-- Stored data entries --

============

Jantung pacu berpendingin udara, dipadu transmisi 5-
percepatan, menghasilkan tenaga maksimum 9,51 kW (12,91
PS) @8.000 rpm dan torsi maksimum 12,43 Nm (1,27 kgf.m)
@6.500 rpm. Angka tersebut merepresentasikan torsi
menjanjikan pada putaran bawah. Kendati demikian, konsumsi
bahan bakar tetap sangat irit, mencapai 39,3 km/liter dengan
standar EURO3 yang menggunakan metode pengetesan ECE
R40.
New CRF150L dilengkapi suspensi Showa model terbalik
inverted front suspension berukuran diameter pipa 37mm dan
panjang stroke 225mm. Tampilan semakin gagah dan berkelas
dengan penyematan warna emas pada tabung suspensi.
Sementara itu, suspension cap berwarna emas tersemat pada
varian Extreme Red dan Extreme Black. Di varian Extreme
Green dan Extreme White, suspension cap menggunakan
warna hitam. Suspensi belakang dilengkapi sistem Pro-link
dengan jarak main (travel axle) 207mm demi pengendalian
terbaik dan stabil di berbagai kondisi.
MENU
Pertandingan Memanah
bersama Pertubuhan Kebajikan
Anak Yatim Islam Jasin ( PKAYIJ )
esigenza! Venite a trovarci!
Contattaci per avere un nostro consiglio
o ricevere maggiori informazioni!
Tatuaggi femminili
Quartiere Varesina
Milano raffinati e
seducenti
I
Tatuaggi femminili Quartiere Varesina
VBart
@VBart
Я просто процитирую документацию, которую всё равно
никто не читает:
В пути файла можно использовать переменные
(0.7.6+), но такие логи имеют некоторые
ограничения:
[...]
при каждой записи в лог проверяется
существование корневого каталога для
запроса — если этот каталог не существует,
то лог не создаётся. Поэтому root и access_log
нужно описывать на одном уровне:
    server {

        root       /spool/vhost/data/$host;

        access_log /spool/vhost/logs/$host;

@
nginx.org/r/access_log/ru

============

Each record above is to be restated word for word.

-- ANSWER --
Jantung pacu berpendingin udara, dipadu transmisi 5-
percepatan, menghasilkan tenaga maksimum 9,51 kW (12,91
PS) @8.000 rpm dan torsi maksimum 12,43 Nm (1,27 kgf.m)
@6.500 rpm. Angka tersebut merepresentasikan torsi
menjanjikan pada putaran bawah. Kendati demikian, konsumsi
bahan bakar tetap sangat irit, mencapai 39,3 km/liter dengan
standar EURO3 yang menggunakan metode pengetesan ECE
R40.
New CRF150L dilengkapi suspensi Showa model terbalik
inverted front suspension berukuran diameter pipa 37mm dan
panjang stroke 225mm. Tampilan semakin gagah dan berkelas
dengan penyematan warna emas pada tabung suspensi.
Sementara itu, suspension cap berwarna emas tersemat pada
varian Extreme Red dan Extreme Black. Di varian Extreme
Green dan Extreme White, suspension cap menggunakan
warna hitam. Suspensi belakang dilengkapi sistem Pro-link
dengan jarak main (travel axle) 207mm demi pengendalian
terbaik dan stabil di berbagai kondisi.
MENU
Pertandingan Memanah
bersama Pertubuhan Kebajikan
Anak Yatim Islam Jasin ( PKAYIJ )
esigenza! Venite a trovarci!
Contattaci per avere un nostro consiglio
o ricevere maggiori informazioni!
Tatuaggi femminili
Quartiere Varesina
Milano raffinati e
seducenti
I
Tatuaggi femminili Quartiere Varesina
VBart
@VBart
Я просто процитирую документацию, которую всё равно
никто не читает:
В пути файла можно использовать переменные
(0.7.6+), но такие логи имеют некоторые
ограничения:
[...]
при каждой записи в лог проверяется
существование корневого каталога для
запроса — если этот каталог не существует,
то лог не создаётся. Поэтому root и access_log
нужно описывать на одном уровне:
    server {

        root       /spool/vhost/data/$host;

        access_log /spool/vhost/logs/$host;

@
nginx.org/r/access_log/ru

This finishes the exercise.